U.S. governors meeting in Rhode Island say they're frustrated more progress hasn't been made in combatting the opioid overdose epidemic and they share a sense of urgency in addressing it.

More than 20 governors discussed ways to curb opioid abuse Thursday during the National Governors Association summer meeting in Providence.

Democratic North Carolina Gov. Roy Cooper told the other governors he has "had enough" and he knows they have too.

Republican Massachusetts Gov. Charlie Baker spoke about how crucial it is to address the overprescribing of prescription pain medications in the U.S.

Several governors stressed the importance of attacking the problem from multiple angles, including prevention, education, treatment and law enforcement.

The acting director of the White House Office of National Drug Control Policy moderated the discussion.


3:15 p.m.

U.S. governors meeting in Rhode Island are having mixed reactions to the unveiling of the new health care bill, with some Democrats calling it a nonstarter and some Republicans heralding it as progress.

Senate Republican leader Mitch McConnell released the bill Thursday. It would allow insurers to sell low-cost, skimpy policies and would add billions to combat opioid abuse and help states rein in consumers' skyrocketing insurance costs.

Virginia Democratic Gov. Terry McAuliffe says the president promised that everybody would get coverage, it would cost less and there would be better results. He says the new plan doesn't do any of that.
========================
Work item >>
Continue the news report on the governors' meeting in Rhode Island, starting right after its final sentence.

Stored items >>
========================
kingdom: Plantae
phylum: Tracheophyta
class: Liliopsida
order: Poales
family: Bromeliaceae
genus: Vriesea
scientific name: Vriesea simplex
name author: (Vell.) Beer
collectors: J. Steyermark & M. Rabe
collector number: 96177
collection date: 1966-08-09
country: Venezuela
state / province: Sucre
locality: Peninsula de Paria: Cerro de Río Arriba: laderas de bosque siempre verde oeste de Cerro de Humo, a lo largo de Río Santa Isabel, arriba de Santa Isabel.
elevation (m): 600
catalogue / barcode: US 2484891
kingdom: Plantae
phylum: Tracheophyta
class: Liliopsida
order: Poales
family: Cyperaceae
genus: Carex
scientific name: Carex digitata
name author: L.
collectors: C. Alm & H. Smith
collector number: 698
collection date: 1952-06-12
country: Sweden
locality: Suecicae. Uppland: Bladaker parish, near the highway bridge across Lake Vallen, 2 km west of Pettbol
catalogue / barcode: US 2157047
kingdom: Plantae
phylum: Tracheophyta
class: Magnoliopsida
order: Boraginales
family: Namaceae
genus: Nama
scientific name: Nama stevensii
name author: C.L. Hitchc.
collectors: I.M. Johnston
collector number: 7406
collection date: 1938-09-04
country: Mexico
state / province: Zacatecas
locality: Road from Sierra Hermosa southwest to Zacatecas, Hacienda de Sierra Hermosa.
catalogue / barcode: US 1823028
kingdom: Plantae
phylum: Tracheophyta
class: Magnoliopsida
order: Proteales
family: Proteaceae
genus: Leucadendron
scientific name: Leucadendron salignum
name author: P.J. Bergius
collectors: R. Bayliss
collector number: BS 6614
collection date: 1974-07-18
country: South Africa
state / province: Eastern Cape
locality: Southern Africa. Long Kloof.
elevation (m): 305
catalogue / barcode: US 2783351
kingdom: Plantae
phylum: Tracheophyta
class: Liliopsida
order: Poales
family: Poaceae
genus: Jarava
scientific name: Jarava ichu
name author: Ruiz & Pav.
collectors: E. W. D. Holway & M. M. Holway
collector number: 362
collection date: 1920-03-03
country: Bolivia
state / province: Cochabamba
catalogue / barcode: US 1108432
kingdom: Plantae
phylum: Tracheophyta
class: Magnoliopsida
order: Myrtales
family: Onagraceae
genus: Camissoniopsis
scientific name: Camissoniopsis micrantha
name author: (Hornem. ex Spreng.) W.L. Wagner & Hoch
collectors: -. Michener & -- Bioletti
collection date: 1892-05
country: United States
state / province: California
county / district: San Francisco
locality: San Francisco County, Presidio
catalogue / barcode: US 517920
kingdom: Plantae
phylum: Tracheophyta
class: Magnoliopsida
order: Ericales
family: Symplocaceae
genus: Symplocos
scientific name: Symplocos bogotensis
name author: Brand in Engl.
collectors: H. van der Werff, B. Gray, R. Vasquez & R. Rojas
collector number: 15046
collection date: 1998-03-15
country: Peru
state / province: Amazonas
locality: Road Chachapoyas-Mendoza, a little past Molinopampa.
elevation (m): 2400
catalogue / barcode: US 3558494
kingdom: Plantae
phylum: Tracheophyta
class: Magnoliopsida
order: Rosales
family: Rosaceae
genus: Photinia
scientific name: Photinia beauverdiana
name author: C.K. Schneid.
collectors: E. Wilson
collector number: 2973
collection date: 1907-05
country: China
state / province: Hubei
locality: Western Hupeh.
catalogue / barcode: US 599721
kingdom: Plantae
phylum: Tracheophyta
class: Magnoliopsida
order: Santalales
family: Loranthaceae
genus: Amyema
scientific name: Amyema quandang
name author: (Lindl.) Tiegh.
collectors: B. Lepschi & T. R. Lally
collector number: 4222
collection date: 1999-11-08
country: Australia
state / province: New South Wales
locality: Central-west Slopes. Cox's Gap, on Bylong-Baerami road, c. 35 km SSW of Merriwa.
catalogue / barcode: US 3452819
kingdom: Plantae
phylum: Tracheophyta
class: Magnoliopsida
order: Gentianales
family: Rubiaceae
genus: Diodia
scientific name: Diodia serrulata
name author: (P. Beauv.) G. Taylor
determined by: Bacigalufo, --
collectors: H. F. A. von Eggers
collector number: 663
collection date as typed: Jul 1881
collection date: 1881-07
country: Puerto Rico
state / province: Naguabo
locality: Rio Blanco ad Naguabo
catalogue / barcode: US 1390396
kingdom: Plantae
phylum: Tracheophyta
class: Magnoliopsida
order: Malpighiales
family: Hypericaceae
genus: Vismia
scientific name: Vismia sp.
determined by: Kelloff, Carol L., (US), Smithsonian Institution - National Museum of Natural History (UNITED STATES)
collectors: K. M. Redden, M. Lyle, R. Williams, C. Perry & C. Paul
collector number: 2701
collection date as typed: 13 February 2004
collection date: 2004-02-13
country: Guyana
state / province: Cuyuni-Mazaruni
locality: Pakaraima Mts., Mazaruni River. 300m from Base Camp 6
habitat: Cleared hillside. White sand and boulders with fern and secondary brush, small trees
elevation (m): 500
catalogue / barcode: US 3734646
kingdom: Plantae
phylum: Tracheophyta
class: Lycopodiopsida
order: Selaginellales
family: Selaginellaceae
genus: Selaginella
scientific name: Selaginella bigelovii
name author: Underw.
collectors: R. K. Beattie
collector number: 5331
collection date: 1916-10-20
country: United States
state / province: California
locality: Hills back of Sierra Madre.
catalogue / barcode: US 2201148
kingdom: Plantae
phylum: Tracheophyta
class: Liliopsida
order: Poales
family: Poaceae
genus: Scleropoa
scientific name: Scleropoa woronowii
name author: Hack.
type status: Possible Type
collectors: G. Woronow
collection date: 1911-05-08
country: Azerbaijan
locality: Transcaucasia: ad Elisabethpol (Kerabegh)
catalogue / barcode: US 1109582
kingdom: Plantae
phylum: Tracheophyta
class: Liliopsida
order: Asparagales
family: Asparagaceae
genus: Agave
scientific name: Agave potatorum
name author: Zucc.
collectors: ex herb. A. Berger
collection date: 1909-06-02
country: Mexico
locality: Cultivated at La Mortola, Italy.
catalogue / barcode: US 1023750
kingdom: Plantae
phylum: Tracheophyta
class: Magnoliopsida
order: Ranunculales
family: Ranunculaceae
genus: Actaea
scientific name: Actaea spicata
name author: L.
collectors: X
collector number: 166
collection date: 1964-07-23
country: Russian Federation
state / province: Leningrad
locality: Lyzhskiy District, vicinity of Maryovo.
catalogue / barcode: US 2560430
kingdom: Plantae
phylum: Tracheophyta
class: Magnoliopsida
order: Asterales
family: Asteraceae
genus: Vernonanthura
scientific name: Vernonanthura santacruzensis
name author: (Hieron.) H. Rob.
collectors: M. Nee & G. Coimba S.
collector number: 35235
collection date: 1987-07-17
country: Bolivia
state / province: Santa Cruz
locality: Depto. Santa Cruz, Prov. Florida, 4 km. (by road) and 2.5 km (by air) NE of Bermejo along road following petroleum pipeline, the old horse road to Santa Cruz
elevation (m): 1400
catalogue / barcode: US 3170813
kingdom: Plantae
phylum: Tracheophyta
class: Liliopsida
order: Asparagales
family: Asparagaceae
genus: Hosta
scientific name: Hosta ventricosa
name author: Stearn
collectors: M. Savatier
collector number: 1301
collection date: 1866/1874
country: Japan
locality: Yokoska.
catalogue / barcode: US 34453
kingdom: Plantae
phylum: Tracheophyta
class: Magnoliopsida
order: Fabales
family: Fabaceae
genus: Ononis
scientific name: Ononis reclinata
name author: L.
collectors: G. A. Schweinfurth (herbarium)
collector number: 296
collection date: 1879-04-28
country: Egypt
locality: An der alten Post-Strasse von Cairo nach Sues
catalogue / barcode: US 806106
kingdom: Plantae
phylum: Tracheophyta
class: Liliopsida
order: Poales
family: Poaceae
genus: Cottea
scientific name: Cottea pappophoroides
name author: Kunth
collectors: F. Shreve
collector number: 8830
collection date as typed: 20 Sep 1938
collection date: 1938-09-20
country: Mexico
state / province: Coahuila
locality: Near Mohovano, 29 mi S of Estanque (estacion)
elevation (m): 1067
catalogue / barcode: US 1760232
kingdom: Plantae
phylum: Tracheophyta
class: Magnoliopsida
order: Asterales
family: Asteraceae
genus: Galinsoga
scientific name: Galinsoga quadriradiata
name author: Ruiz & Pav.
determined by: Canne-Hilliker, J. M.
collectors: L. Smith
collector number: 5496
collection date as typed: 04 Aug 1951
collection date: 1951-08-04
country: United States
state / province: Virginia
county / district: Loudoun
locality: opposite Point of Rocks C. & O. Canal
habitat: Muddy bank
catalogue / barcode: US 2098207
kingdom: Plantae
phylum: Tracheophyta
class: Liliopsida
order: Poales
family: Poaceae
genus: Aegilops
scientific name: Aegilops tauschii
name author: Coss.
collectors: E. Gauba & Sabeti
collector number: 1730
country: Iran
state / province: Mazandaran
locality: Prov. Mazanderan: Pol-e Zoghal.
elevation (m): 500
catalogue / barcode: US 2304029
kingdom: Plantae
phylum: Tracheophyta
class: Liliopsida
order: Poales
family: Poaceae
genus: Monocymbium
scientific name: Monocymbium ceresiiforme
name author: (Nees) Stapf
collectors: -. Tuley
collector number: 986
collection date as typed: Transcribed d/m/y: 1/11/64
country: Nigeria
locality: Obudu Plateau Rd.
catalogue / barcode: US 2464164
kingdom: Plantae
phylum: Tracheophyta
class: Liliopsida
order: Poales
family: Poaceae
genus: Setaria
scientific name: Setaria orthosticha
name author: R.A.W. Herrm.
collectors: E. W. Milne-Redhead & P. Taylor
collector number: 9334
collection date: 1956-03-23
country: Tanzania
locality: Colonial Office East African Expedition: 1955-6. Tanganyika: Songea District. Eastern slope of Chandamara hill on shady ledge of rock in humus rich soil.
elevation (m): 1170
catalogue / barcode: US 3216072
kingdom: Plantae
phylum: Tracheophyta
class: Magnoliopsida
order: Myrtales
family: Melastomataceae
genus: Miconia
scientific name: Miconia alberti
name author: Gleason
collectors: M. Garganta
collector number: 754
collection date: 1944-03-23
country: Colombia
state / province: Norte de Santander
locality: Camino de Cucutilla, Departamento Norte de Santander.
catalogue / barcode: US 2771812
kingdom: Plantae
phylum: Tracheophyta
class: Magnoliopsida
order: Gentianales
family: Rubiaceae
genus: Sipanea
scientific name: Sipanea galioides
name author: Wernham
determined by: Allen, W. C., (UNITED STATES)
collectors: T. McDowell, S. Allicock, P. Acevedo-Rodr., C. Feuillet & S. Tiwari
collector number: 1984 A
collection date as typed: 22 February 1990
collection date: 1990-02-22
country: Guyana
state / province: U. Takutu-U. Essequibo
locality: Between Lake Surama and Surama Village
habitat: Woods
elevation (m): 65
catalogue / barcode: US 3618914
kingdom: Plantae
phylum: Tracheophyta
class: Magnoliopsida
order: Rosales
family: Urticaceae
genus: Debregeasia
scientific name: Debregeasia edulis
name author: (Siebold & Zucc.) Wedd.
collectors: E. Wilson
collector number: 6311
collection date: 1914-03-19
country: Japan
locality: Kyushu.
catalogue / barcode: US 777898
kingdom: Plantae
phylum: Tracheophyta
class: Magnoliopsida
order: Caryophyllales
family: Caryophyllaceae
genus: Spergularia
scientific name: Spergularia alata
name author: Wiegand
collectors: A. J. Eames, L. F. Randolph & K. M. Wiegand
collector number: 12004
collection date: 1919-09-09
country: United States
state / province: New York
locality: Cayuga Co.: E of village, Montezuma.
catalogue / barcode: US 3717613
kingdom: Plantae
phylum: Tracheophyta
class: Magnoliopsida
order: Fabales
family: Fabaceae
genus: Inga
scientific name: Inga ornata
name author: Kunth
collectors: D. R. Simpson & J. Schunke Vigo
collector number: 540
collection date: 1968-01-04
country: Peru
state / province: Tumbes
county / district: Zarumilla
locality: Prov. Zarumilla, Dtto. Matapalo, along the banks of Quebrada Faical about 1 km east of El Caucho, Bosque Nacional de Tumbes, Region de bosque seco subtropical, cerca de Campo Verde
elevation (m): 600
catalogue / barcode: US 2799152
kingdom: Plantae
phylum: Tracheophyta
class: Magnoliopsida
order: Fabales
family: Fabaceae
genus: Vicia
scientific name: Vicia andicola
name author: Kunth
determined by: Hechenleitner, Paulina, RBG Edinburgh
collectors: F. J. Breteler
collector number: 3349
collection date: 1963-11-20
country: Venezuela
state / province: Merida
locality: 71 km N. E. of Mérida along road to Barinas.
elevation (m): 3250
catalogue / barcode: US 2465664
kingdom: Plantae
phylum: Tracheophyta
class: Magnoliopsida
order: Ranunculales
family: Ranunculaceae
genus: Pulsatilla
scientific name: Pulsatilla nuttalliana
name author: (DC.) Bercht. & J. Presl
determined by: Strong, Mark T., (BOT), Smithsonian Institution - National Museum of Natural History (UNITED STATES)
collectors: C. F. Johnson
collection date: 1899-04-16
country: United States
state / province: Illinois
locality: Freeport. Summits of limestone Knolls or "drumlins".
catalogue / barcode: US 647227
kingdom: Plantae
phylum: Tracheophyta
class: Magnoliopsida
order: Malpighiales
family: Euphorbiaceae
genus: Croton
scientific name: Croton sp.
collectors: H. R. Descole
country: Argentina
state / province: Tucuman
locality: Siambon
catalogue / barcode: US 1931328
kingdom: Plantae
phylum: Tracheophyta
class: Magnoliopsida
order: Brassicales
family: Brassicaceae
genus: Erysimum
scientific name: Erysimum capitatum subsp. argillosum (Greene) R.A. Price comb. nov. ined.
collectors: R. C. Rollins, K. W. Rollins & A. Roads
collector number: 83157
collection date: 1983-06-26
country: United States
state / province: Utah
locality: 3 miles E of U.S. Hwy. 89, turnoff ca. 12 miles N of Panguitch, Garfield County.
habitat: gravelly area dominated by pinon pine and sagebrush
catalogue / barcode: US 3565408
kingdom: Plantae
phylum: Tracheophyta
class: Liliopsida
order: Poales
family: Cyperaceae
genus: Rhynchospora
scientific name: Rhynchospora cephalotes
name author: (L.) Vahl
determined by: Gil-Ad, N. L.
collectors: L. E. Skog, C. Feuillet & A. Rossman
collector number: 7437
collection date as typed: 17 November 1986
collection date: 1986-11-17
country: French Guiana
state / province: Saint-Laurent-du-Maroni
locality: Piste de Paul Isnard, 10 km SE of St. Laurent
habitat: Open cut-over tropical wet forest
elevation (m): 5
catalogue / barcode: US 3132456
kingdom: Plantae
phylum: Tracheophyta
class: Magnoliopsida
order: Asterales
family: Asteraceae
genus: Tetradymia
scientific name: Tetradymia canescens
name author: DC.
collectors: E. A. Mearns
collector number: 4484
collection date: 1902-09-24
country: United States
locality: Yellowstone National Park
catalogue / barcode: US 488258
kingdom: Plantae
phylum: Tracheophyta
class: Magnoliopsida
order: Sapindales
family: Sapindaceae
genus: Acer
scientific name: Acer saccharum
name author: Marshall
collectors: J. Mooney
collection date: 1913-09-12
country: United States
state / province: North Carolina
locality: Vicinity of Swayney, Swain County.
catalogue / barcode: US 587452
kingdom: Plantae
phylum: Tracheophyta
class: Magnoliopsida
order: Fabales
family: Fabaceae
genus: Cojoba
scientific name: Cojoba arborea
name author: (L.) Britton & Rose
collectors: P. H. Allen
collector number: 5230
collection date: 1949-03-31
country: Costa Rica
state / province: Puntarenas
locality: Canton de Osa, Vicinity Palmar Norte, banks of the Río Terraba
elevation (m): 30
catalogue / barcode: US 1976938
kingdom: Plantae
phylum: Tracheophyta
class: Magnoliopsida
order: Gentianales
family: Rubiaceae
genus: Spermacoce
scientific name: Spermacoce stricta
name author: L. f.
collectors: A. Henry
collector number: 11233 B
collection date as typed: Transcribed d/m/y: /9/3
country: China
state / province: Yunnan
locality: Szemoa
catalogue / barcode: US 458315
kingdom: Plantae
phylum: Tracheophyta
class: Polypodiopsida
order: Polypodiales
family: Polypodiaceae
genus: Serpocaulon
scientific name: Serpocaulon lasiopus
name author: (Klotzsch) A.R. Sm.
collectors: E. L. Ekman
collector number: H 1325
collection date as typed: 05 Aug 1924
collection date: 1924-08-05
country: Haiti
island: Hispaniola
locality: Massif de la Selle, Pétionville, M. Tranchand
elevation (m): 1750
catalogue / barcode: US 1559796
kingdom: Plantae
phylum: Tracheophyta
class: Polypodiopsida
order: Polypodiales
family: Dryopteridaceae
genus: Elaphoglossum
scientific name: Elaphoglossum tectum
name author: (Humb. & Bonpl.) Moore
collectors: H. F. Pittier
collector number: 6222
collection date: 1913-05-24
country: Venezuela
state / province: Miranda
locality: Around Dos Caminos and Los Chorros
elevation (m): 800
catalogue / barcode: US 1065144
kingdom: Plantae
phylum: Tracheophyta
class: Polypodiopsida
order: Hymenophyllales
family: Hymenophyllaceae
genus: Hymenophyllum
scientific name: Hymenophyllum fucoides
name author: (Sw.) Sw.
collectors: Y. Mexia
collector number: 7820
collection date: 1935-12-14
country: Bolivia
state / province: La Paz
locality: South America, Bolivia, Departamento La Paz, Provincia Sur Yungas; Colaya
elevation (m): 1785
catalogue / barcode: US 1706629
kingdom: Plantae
========================
Answer to this problem >>
But Republican Govs. Matt Bevin, of Kentucky, and Asa Hutchinson, of Arkansas, say the new bill represents progress. Bevin says he thinks it puts more of an emphasis on state control and flexibility to design health care programs.


8:30 a.m.

Some of the nation's governors are meeting this week in Rhode Island to discuss the biggest challenges facing their states.

Some issues include the possibility of major changes to Medicaid and states' health insurances marketplaces under the Republican health care plan in Congress, the ongoing opioid epidemic and the impact of climate change.

The National Governors Association is holding three days of meetings in Providence, beginning Thursday.

Vice President Mike Pence and Canadian Prime Minister Justin Trudeau are expected to address the gathering.

Governors from more than 30 states, Puerto Rico and the U.S. Virgin Islands have said they'll attend.

Meanwhile, Senate Majority Leader Mitch McConnell plans to introduce a revised health care bill Thursday that the vice president says will "begin the end" of former President Barack Obama's health care law.